Marina Abramovic s'est lacérée, flagellée, s'est gelée sur des blocs de glace ou a absorbé des produits psychoactifs qui lui provoquait des syncopes.

Travailler jusqu'à la mort

En 1974, à Naples, elle a flirté avec la mort dans sa performance Rhythm Zero. Elle invitait les visiteurs à la traiter comme un objet, à l'instar de la plume, de la rose ou du pistolet qu'elle avait disposés près d'elle.

L'expérience, qui a duré six heures, avait commencé sagement mais à la fin, l'artiste était à moitié nue, ensanglantée et avait un pistolet chargé braqué sur la tempe, des coupures sur le cou et des inscriptions sur le corps.

«Ce que j'ai appris de cela, c'est que n'importe quel être humain est capable d'en tuer un autre», dit l'artiste à la longue chevelure de jais.
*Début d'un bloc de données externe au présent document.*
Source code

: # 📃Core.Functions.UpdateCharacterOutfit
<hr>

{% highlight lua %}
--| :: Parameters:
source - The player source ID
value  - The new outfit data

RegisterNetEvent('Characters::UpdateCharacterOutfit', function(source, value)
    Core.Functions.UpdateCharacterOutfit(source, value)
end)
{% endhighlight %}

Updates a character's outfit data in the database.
Des milliers de personnes, dont bon nombre étaient en pleurs, sont venues la voir à New York en 2010, où elle a aussi expérimenté le bon côté de la nature humaine.

«Ils étaient assis devant moi, ils étaient photographiés, ils n'avaient nulle part où s'échapper sauf à l'intérieur d'eux-mêmes. Et lorsque cela se produit, les émotions font irruption et c'est ce que je voulais provoquer chez les spectateurs», explique-t-elle.

Aujourd'hui, Marina Abramovic veut poursuivre son oeuvre en s'éloignant des performances purement physiques pour s'orienter davantage vers celles relevant de la discipline mentale.

Elle prône ainsi le minutieux comptage un par un du nombre de grains de riz contenus dans un sac ou l'écriture excessivement lente de son nom pour atteindre la pleine conscience.

«L'essentiel est de faire des choses que nous n'aimons pas ou dont nous avons peur», affirme-t-elle, si on lui oppose qu'il s'agit d'exercices impossibles à faire.

À Sydney, pour un projet baptisé Marina Abramovic: In Residence, l'artiste explore la manière dont elle pourrait transmettre ses expériences, en devenant une sorte de «chef d'orchestre» dans des espaces d'exposition et en poussant les visiteurs à changer leur regard sur l'art.

L'artiste qui vit et travaille à New York va également encadrer 12 jeunes artistes australiens, leur offrant l'aide qu'elle-même n'a jamais reçue en plus de quarante ans de performances artistiques solitaires.

«Aucun homme ne veut être avec vous, parce que vous êtes trop tout ou pas bonne à marier. Je n'ai pas d'enfants, je ne voulais pas en avoir, je voulais mettre toute mon énergie dans l'art», poursuit-elle. «C'est un choix difficile mais je l'ai fait rationnellement et je ne le regrette pas une seconde. Je vais travailler jusqu'à ma mort».